=== DATA LISTING ===
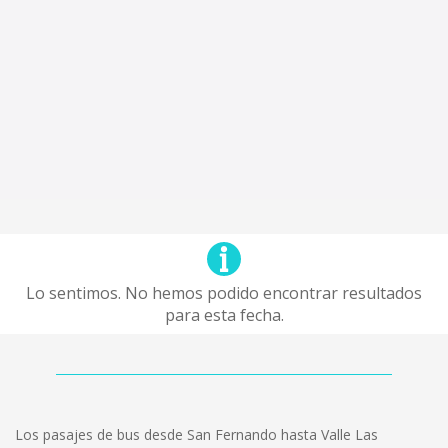
Lo sentimos. No hemos podido encontrar resultados
para esta fecha.
Los pasajes de bus desde San Fernando hasta Valle Las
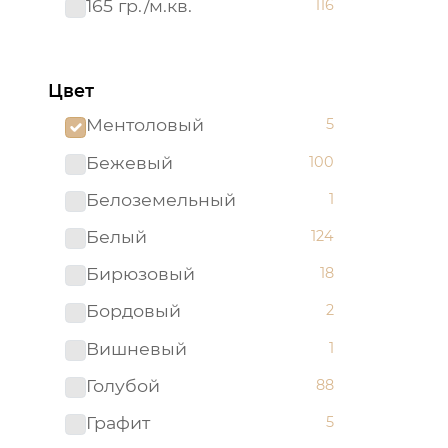
165 гр./м.кв.
116
Цвет
Ментоловый
5
Бежевый
100
Белоземельный
1
Белый
124
Бирюзовый
18
Бордовый
2
Вишневый
1
Голубой
88
Графит
5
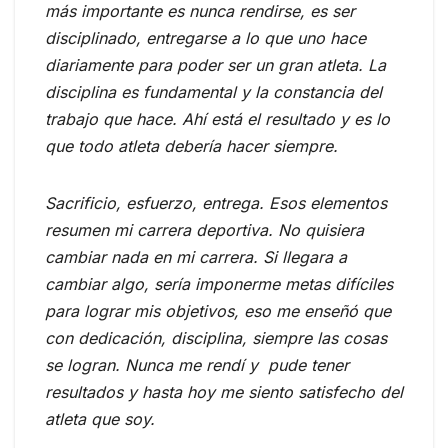
más importante es nunca rendirse, es ser
disciplinado, entregarse a lo que uno hace
diariamente para poder ser un gran atleta. La
disciplina es fundamental y la constancia del
trabajo que hace. Ahí está el resultado y es lo
que todo atleta debería hacer siempre.
Sacrificio, esfuerzo, entrega. Esos elementos
resumen mi carrera deportiva. No quisiera
cambiar nada en mi carrera. Si llegara a
cambiar algo, sería imponerme metas difíciles
para lograr mis objetivos, eso me enseñó que
con dedicación, disciplina, siempre las cosas
se logran. Nunca me rendí y pude tener
resultados y hasta hoy me siento satisfecho del
atleta que soy.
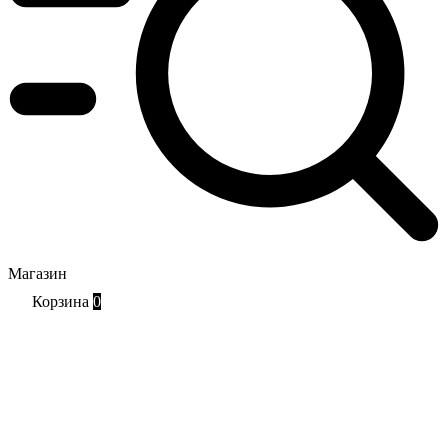
Магазин
Корзина
0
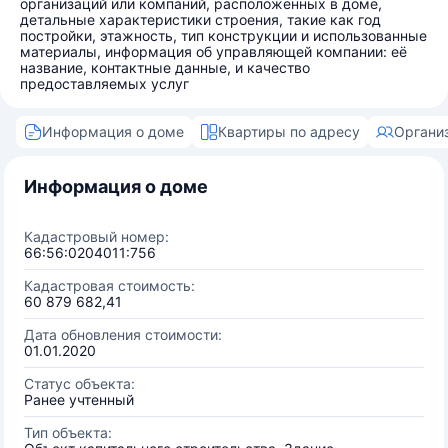
организаций или компаний, расположенных в доме,
детальные характеристики строения, такие как год
постройки, этажность, тип конструкции и использованные
материалы, информация об управляющей компании: её
название, контактные данные, и качество
предоставляемых услуг
Информация о доме
Квартиры по адресу
Органи
Информация о доме
Кадастровый номер:
66:56:0204011:756
Кадастровая стоимость:
60 879 682,41
Дата обновления стоимости:
01.01.2020
Статус объекта:
Ранее учтенный
Тип объекта:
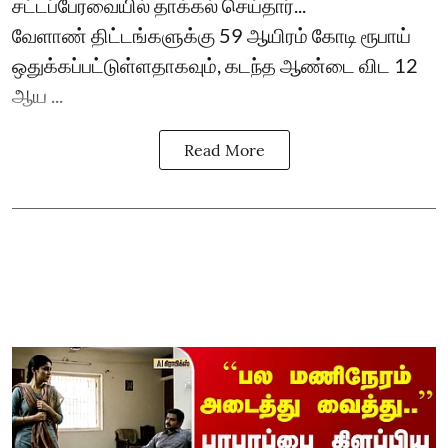
சட்டப்பேரவையில் தாக்கல் செய்தார்...
வேளாண் திட்டங்களுக்கு 59 ஆயிரம் கோடி ரூபாய்
ஒதுக்கப்பட்டுள்ளதாகவும், கடந்த ஆண்டை விட 12
ஆய ...
Read More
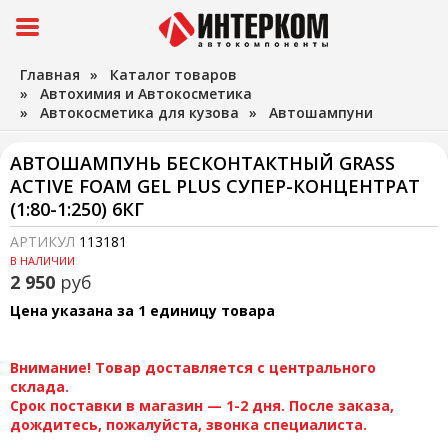
Главная
»
Каталог товаров
»
Автохимия и Автокосметика
»
Автокосметика для кузова
»
Автошампуни
АВТОШАМПУНЬ БЕСКОНТАКТНЫЙ GRASS
ACTIVE FOAM GEL PLUS СУПЕР-КОНЦЕНТРАТ
(1:80-1:250) 6КГ
АРТИКУЛ
113181
В НАЛИЧИИ
2 950
руб
Цена указана за 1 единицу товара
Внимание! Товар доставляется с центрального
склада.
Срок поставки в магазин — 1-2 дня. После заказа,
дождитесь, пожалуйста, звонка специалиста.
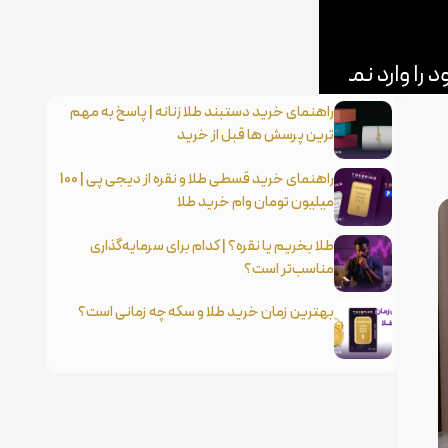
راهنمای خرید دستبند طلا زنانه | پاسخ به مهم
ترین پرسش ها قبل از خرید
راهنمای خرید قسطی طلا و نقره از دیجی پی | 100
میلیون تومان وام خرید طلا
طلا بخریم یا نقره؟ | کدام برای سرمایه‌گذاری
مناسب‌تر است؟
بهترین زمان خرید طلا و سکه چه زمانی است؟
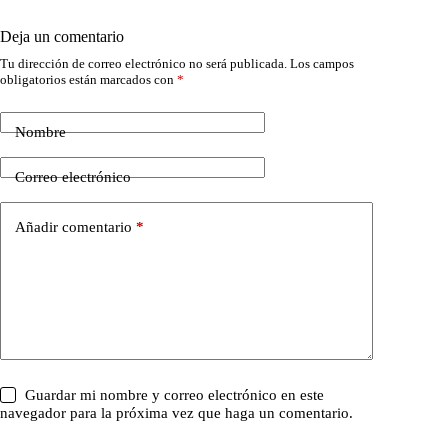
Deja un comentario
Tu dirección de correo electrónico no será publicada.
Los campos
obligatorios están marcados con
*
Nombre
Correo electrónico
Añadir comentario
*
Guardar mi nombre y correo electrónico en este
navegador para la próxima vez que haga un comentario.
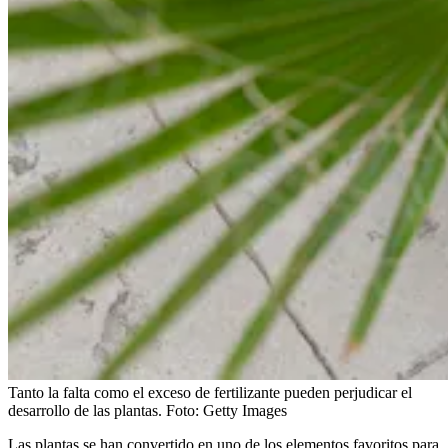
Tanto la falta como el exceso de fertilizante pueden perjudicar el
desarrollo de las plantas.
Foto:
Getty Images
Las plantas se han convertido en uno de los elementos favoritos para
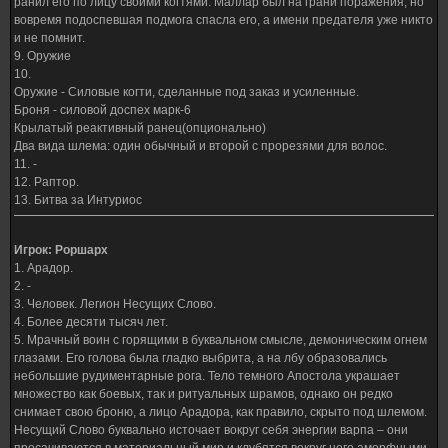
ранил его по лицу своими когтями. Маллар был на грани поражения, но
вовремя подоспевшая подмога спасла его, а имени предателя уже никто
и не помнит.
9. Оружие
10.
Оружие - Силовые когти, сделанные под заказ и усиленные.
Броня - силовой доспех марк-6
Крылатый реактивный ранец(опционально)
Два вида шлема: один обычный и второй с прорезями для волос.
11. -
12. Раптор.
13. Битва за Интуриос
Игрок: Роршарх
1. Арадор.
2. -
3. Человек. Легион Несущих Слово.
4. Более десяти тысяч лет.
5. Мрачный воин с горящими в буквальном смысле, демоническим огнем
глазами. Его голова была гладко выбрита, а на лбу образовались
небольшие рудиментарные рога. Тело темного Апостола украшает
множество как боевых, так и ритуальных шрамов, однако он редко
снимает свою броню, а лицо Арадора, как правило, скрыто под шлемом.
Несущий Слово буквально источает вокруг себя энергии варпа – они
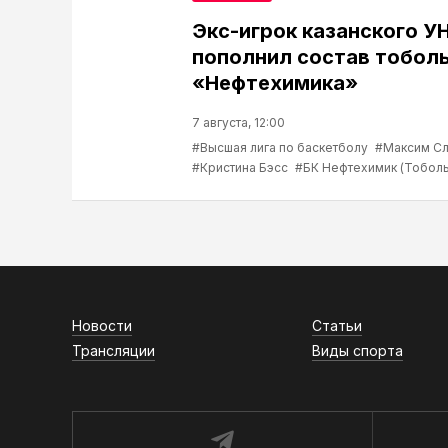
Экс-игрок казанского У
пополнил состав тобол
«Нефтехимика»
7 августа, 12:00
#Высшая лига по баскетболу
#Максим С
#Кристина Бэсс
#БК Нефтехимик (Тоболь
Новости
Статьи
Трансляции
Виды спорта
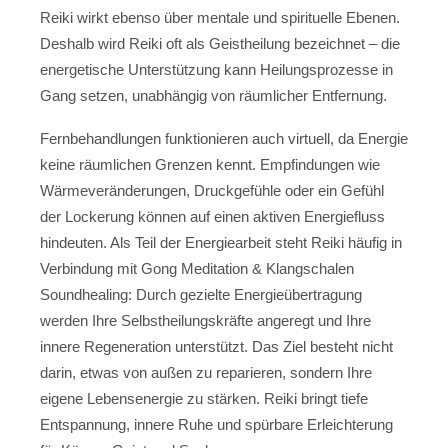
Reiki wirkt ebenso über mentale und spirituelle Ebenen.
Deshalb wird Reiki oft als Geistheilung bezeichnet – die
energetische Unterstützung kann Heilungsprozesse in
Gang setzen, unabhängig von räumlicher Entfernung.
Fernbehandlungen funktionieren auch virtuell, da Energie
keine räumlichen Grenzen kennt. Empfindungen wie
Wärmeveränderungen, Druckgefühle oder ein Gefühl
der Lockerung können auf einen aktiven Energiefluss
hindeuten. Als Teil der Energiearbeit steht Reiki häufig in
Verbindung mit Gong Meditation & Klangschalen
Soundhealing: Durch gezielte Energieübertragung
werden Ihre Selbstheilungskräfte angeregt und Ihre
innere Regeneration unterstützt. Das Ziel besteht nicht
darin, etwas von außen zu reparieren, sondern Ihre
eigene Lebensenergie zu stärken. Reiki bringt tiefe
Entspannung, innere Ruhe und spürbare Erleichterung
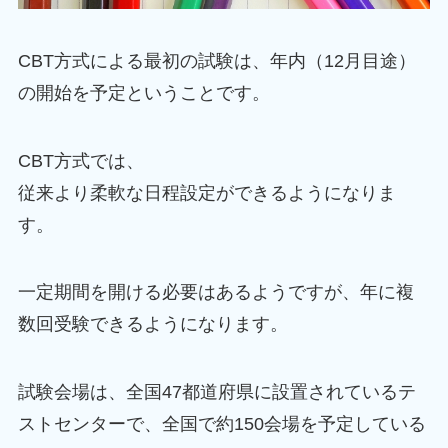
CBT方式による最初の試験は、年内（12月目途）
の開始を予定ということです。
CBT方式では、
従来より柔軟な日程設定ができるようになりま
す。
一定期間を開ける必要はあるようですが、年に複
数回受験できるようになります。
試験会場は、全国47都道府県に設置されているテ
ストセンターで、全国で約150会場を予定している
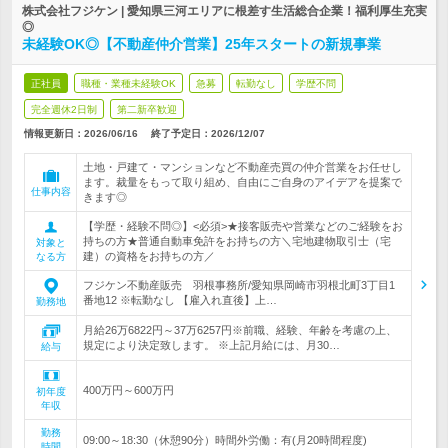
株式会社フジケン | 愛知県三河エリアに根差す生活総合企業！福利厚生充実
◎
未経験OK◎【不動産仲介営業】25年スタートの新規事業
正社員
職種・業種未経験OK
急募
転勤なし
学歴不問
完全週休2日制
第二新卒歓迎
情報更新日：2026/06/16
終了予定日：
2026/12/07
土地・戸建て・マンションなど不動産売買の仲介営業をお任せし
ます。裁量をもって取り組め、自由にご自身のアイデアを提案で
仕事内容
きます◎
【学歴・経験不問◎】<必須>★接客販売や営業などのご経験をお
持ちの方★普通自動車免許をお持ちの方＼宅地建物取引士（宅
対象と
建）の資格をお持ちの方／
なる方
フジケン不動産販売 羽根事務所/愛知県岡崎市羽根北町3丁目1
番地12 ※転勤なし 【雇入れ直後】上…
勤務地
月給26万6822円～37万6257円※前職、経験、年齢を考慮の上、
規定により決定致します。 ※上記月給には、月30…
給与
400万円～600万円
初年度
年収
勤務
09:00～18:30（休憩90分）時間外労働：有(月20時間程度)
時間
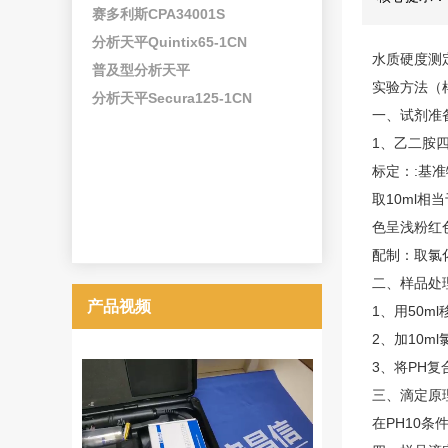
赛多利斯CPA34001S
分析天平Quintix65-1CN
水质硬度测
普及型分析天平
实验方法（
分析天平Secura125-1CN
一、试剂准
1、乙二胺四
标定：:基准
取10ml相
色呈浅粉红
配制：取氯化
二、样品处
产品视频
1、用50ml
2、加10m
3、将PH
三、滴定原
在PH10条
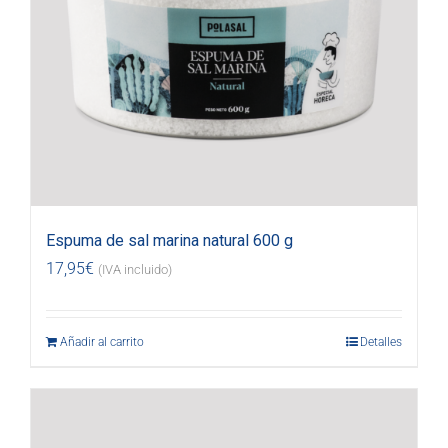
Espuma de sal marina natural 600 g
17,95
€
(IVA incluido)
Añadir al carrito
Detalles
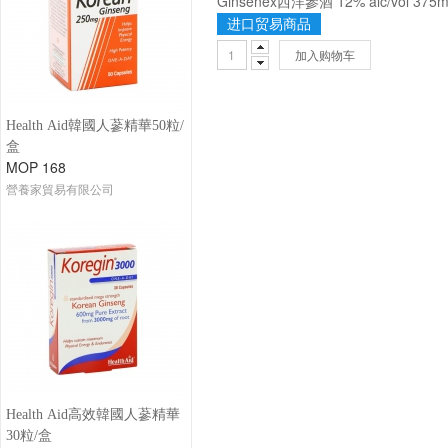
Ginsenex西洋參酒 12% alc/vol 375m
进口贸易商品
加入购物车
Health Aid韓國人蔘精華50粒/
盒
MOP 168
營養家貿易有限公司
Health Aid高效韓國人蔘精華
30粒/盒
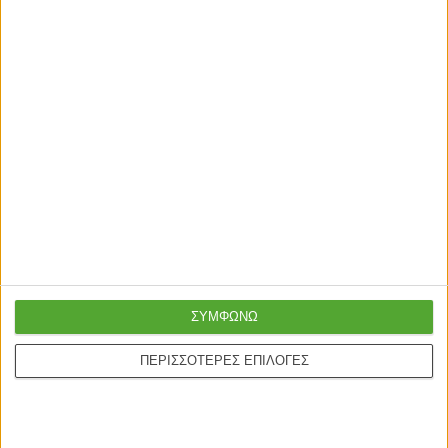
ΣΥΜΦΩΝΩ
ΠΕΡΙΣΣΟΤΕΡΕΣ ΕΠΙΛΟΓΕΣ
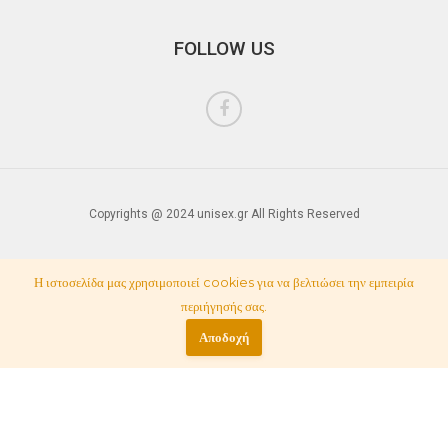
FOLLOW US
Copyrights @ 2024 unisex.gr All Rights Reserved
Η ιστοσελίδα μας χρησιμοποιεί cookies για να βελτιώσει την εμπειρία
περιήγησής σας.
Αποδοχή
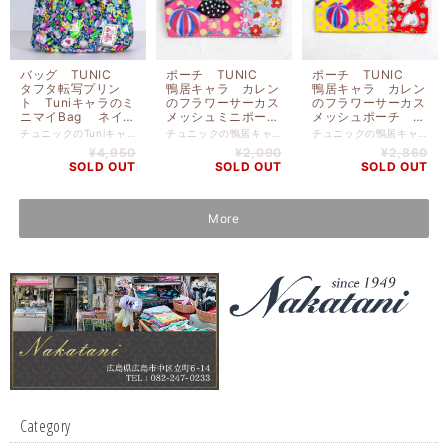
バッグ TUNIC
ポーチ TUNIC
ポーチ TUNIC
タフタ転写プリン
鴨居キャラ カレン
鴨居キャラ カレン
ト Tuniキャラのミ
のフラワーサーカス
のフラワーサーカス
ニマイBag ネイ
メッシュミニポー
メッシュポーチ
ビー 17452-C
チ 19289-A
19288-A
チュニックのTuniキャラのミニマイBag ネイビー です。 ポリエステル 高さ２７ｃｍ‐幅３９.５ｃｍ‐マチ８ｃｍ
チュニックの鴨居キャラ カレンのフラワーサーカスメッシュミニポーチ です。 前面プリント ポリエステル 前面花柄 綿（裏タフタボンディング加工） 前面裏地 綿 後面メッシュ ナイロン 高さ８ｃｍ‐幅１１ｃｍ
チュニックの鴨居キャラ カレンのフラワーサーカスメッシュポーチ です。 前面プリント ポリエステル 前面花柄 綿（裏タフタボンディング加工） 前面裏地 綿 後面メッシュ ポリエステル 高さ１２ｃｍ-幅１８ｃｍ
¥4,950
¥2,090
¥2,860
SOLD OUT
SOLD OUT
SOLD OUT
More
Category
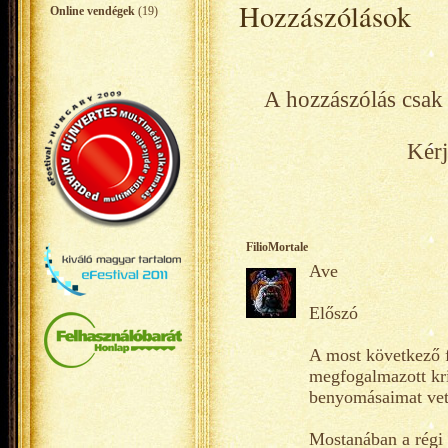
Hozzászólások
Online vendégek
(19)
A hozzászólás csak 
Kérj
FilioMortale
Ave
Előszó
A most következő f
megfogalmazott kri
benyomásaimat vet
Mostanában a régi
===
* **TASK BRIEF**
Transcribe the lines of text from the items above, everything from the line containing "Экс-игрок казанского У" down to the line containing "Виды спорта", with both of those lines included.

* **RESULT OF THE EXERCISE**
Экс-игрок казанского У
пополнил состав тобол
«Нефтехимика»
7 августа, 12:00
#Высшая лига по баскетболу
#Максим С
#Кристина Бэсс
#БК Нефтехимик (Тоболь
Новости
Статьи
Трансляции
Виды спорта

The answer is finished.